I have a novice question - with the huge array of fasteners available, how do you know which type is the correct one to use? Is there a chart that says if the wood (or metal etc) is X dimension use Y screw? Obviously if you need to screw or nail through 3 2xW members you need a longer fastener - but how is the diameter chosen correctly. 

in short - assuming all variables are the same, why would I use a #8 1" Screw versus a #6 1" Screw?


----------



## johnep (Apr 12, 2007)

screwfix.com has huge range of screws and their catalogue/site contains loads of advice.
johnep


----------



## cabinetman (Jul 5, 2007)

cellophane said:


> I have a novice question - with the huge array of fasteners available, how do you know which type is the correct one to use?
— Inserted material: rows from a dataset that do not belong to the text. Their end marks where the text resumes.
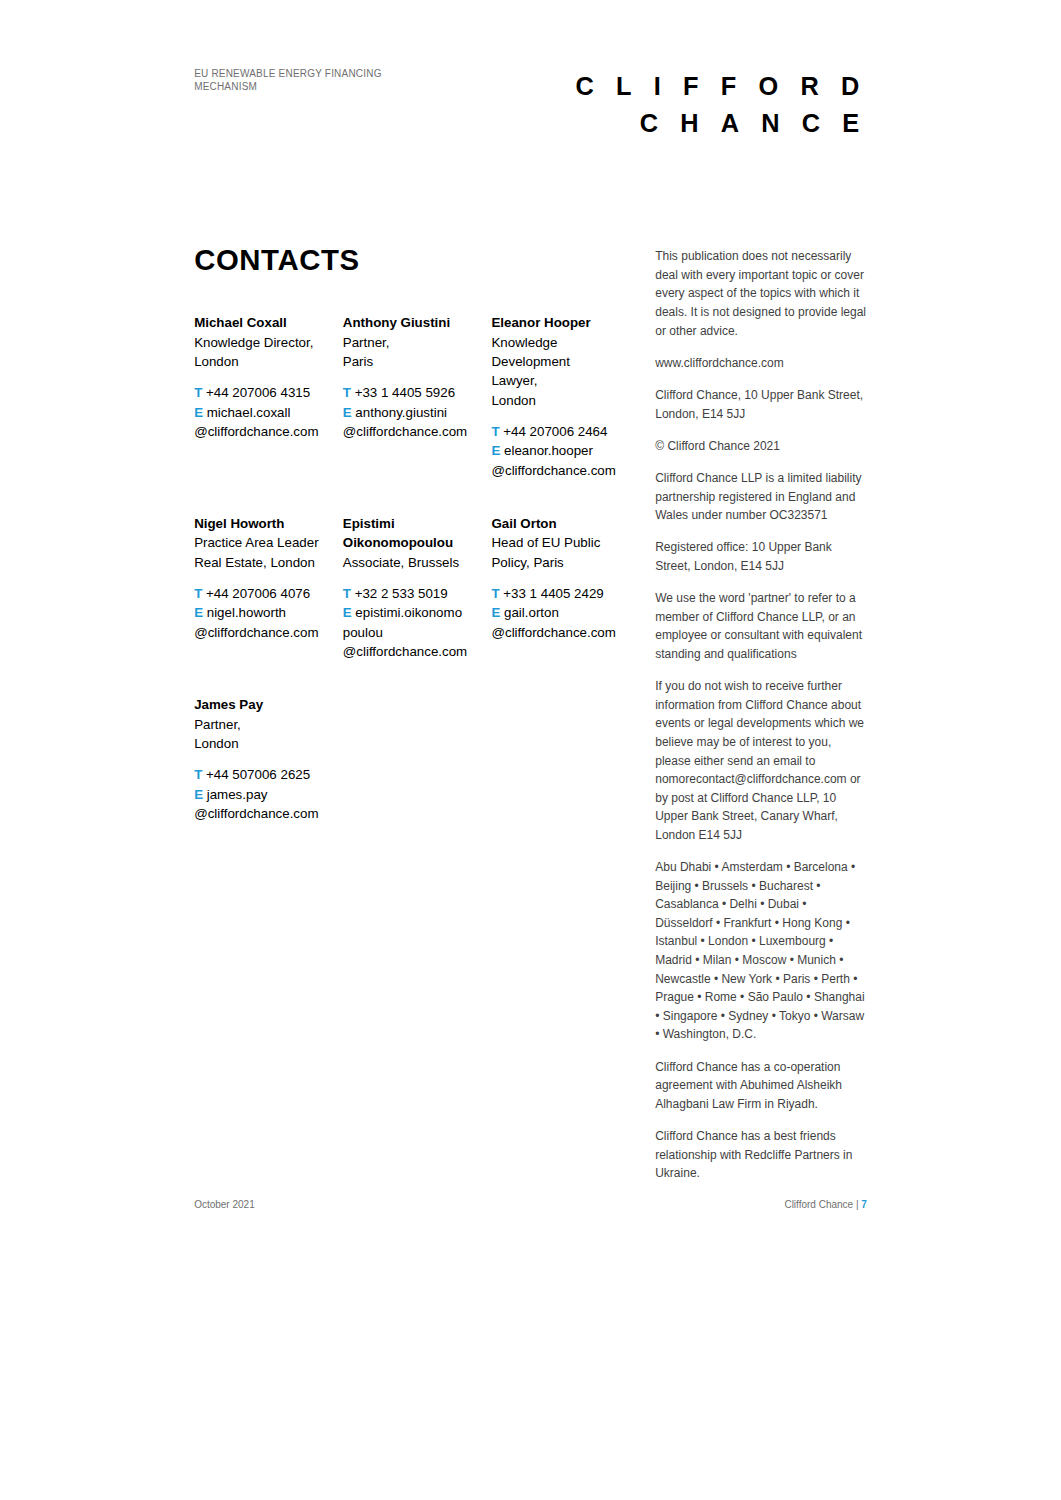EU Renewable Energy Financing
Mechanism
C L I F F O R D
C H A N C E
CONTACTS
Michael Coxall
Knowledge Director,
London
T +44 207006 4315
E michael.coxall
@cliffordchance.com
Anthony Giustini
Partner,
Paris
T +33 1 4405 5926
E anthony.giustini
@cliffordchance.com
Eleanor Hooper
Knowledge
Development Lawyer,
London
T +44 207006 2464
E eleanor.hooper
@cliffordchance.com
Nigel Howorth
Practice Area Leader
Real Estate, London
T +44 207006 4076
E nigel.howorth
@cliffordchance.com
Epistimi
Oikonomopoulou
Associate, Brussels
T +32 2 533 5019
E epistimi.oikonomopoulou
@cliffordchance.com
Gail Orton
Head of EU Public
Policy, Paris
T +33 1 4405 2429
E gail.orton
@cliffordchance.com
James Pay
Partner,
London
T +44 507006 2625
E james.pay
@cliffordchance.com
This publication does not necessarily deal with every important topic or cover every aspect of the topics with which it deals. It is not designed to provide legal or other advice.
www.cliffordchance.com
Clifford Chance, 10 Upper Bank Street, London, E14 5JJ
© Clifford Chance 2021
Clifford Chance LLP is a limited liability partnership registered in England and Wales under number OC323571
Registered office: 10 Upper Bank Street, London, E14 5JJ
We use the word 'partner' to refer to a member of Clifford Chance LLP, or an employee or consultant with equivalent standing and qualifications
If you do not wish to receive further information from Clifford Chance about events or legal developments which we believe may be of interest to you, please either send an email to nomorecontact@cliffordchance.com or by post at Clifford Chance LLP, 10 Upper Bank Street, Canary Wharf, London E14 5JJ
Abu Dhabi • Amsterdam • Barcelona • Beijing • Brussels • Bucharest • Casablanca • Delhi • Dubai • Düsseldorf • Frankfurt • Hong Kong • Istanbul • London • Luxembourg • Madrid • Milan • Moscow • Munich • Newcastle • New York • Paris • Perth • Prague • Rome • São Paulo • Shanghai • Singapore • Sydney • Tokyo • Warsaw • Washington, D.C.
Clifford Chance has a co-operation agreement with Abuhimed Alsheikh Alhagbani Law Firm in Riyadh.
Clifford Chance has a best friends relationship with Redcliffe Partners in Ukraine.
October 2021
Clifford Chance | 7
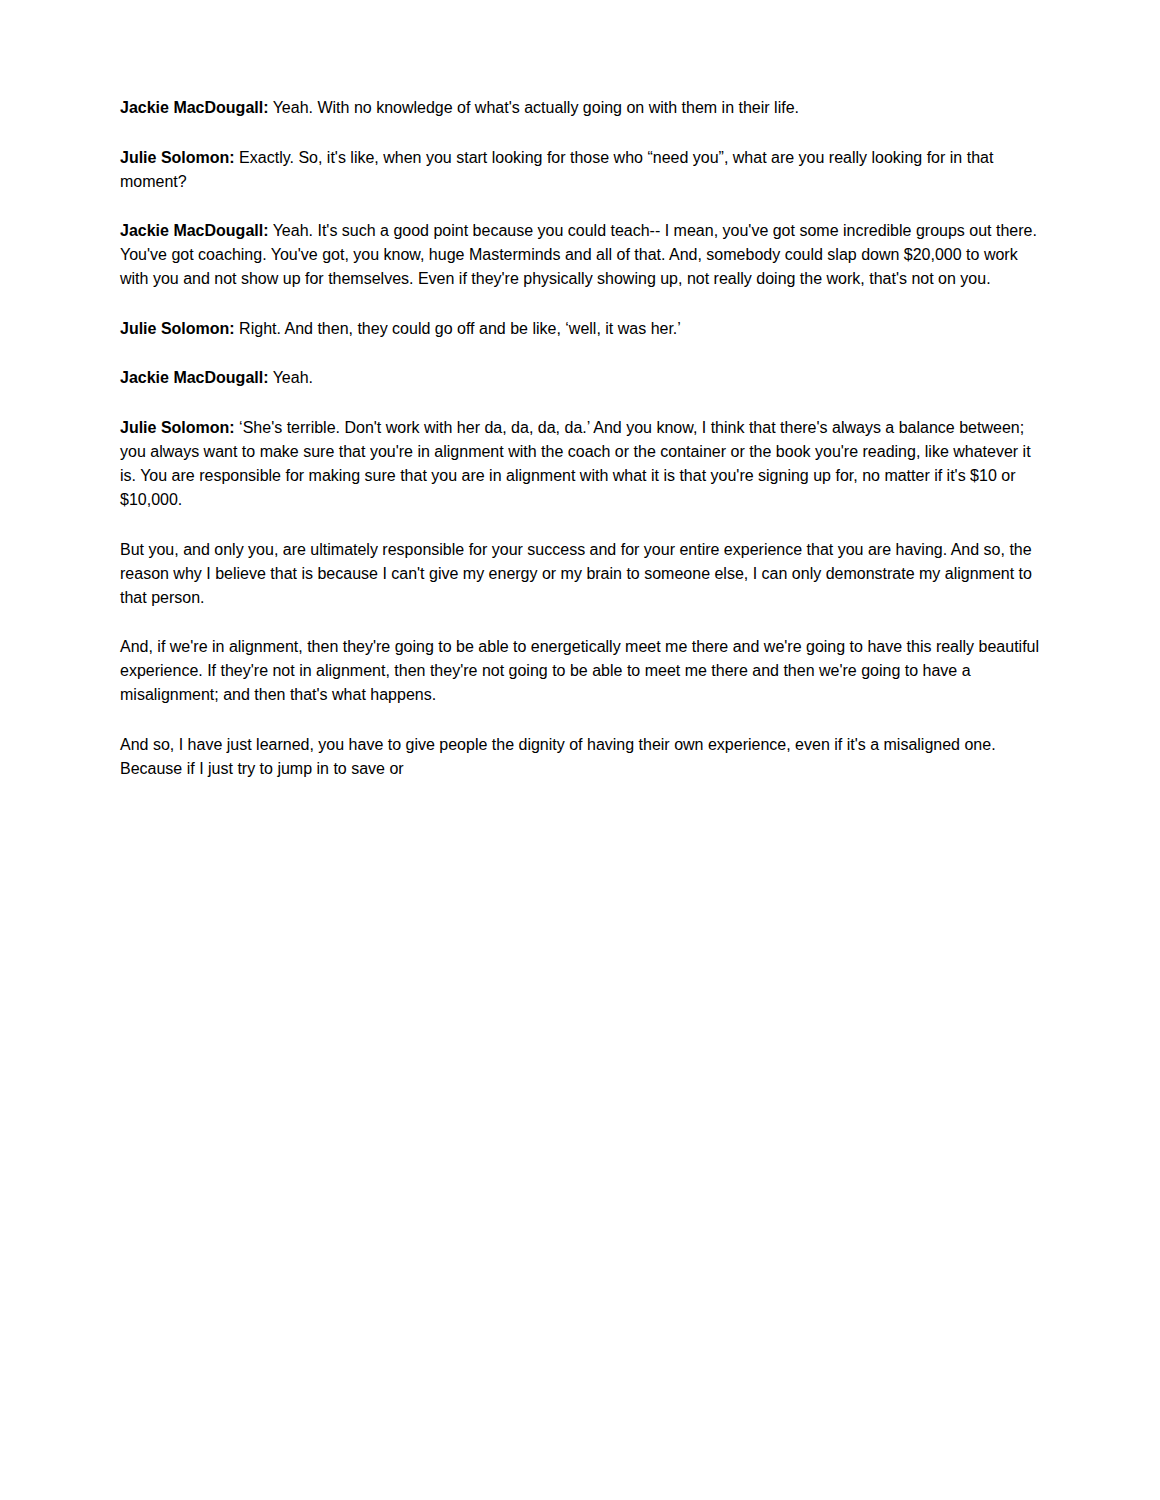Jackie MacDougall: Yeah. With no knowledge of what's actually going on with them in their life.
Julie Solomon: Exactly. So, it's like, when you start looking for those who “need you”, what are you really looking for in that moment?
Jackie MacDougall: Yeah. It's such a good point because you could teach-- I mean, you've got some incredible groups out there. You've got coaching. You've got, you know, huge Masterminds and all of that. And, somebody could slap down $20,000 to work with you and not show up for themselves. Even if they're physically showing up, not really doing the work, that's not on you.
Julie Solomon: Right. And then, they could go off and be like, ‘well, it was her.’
Jackie MacDougall: Yeah.
Julie Solomon: ‘She's terrible. Don't work with her da, da, da, da.’ And you know, I think that there's always a balance between; you always want to make sure that you're in alignment with the coach or the container or the book you're reading, like whatever it is. You are responsible for making sure that you are in alignment with what it is that you're signing up for, no matter if it's $10 or $10,000.
But you, and only you, are ultimately responsible for your success and for your entire experience that you are having. And so, the reason why I believe that is because I can't give my energy or my brain to someone else, I can only demonstrate my alignment to that person.
And, if we're in alignment, then they're going to be able to energetically meet me there and we're going to have this really beautiful experience. If they're not in alignment, then they're not going to be able to meet me there and then we're going to have a misalignment; and then that's what happens.
And so, I have just learned, you have to give people the dignity of having their own experience, even if it's a misaligned one. Because if I just try to jump in to save or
Is there a chart that says if the wood (or metal etc) is X dimension use Y screw? Obviously if you need to screw or nail through 3 2xW members you need a longer fastener - but how is the diameter chosen correctly.
> 
> in short - assuming all variables are the same, why would I use a #8 1" Screw versus a #6 1" Screw?



The lengths of both screws and nails should be at least more than half the length of the fastening distance. IOW, the fastener should be half to two thirds into the recipient piece when the head is fully seated.

For screw size its an axial issue of the stresses for the size and length of the fastening and the thickness of the pieces, IMO. THIS CHART shows and explains sizes and lengths. A proper countersunk pilot hole along with a fastener with an effective thread design, and properly driven is the ideal arrangement.


----------



## cellophane (Oct 6, 2009)

thanks =)


----------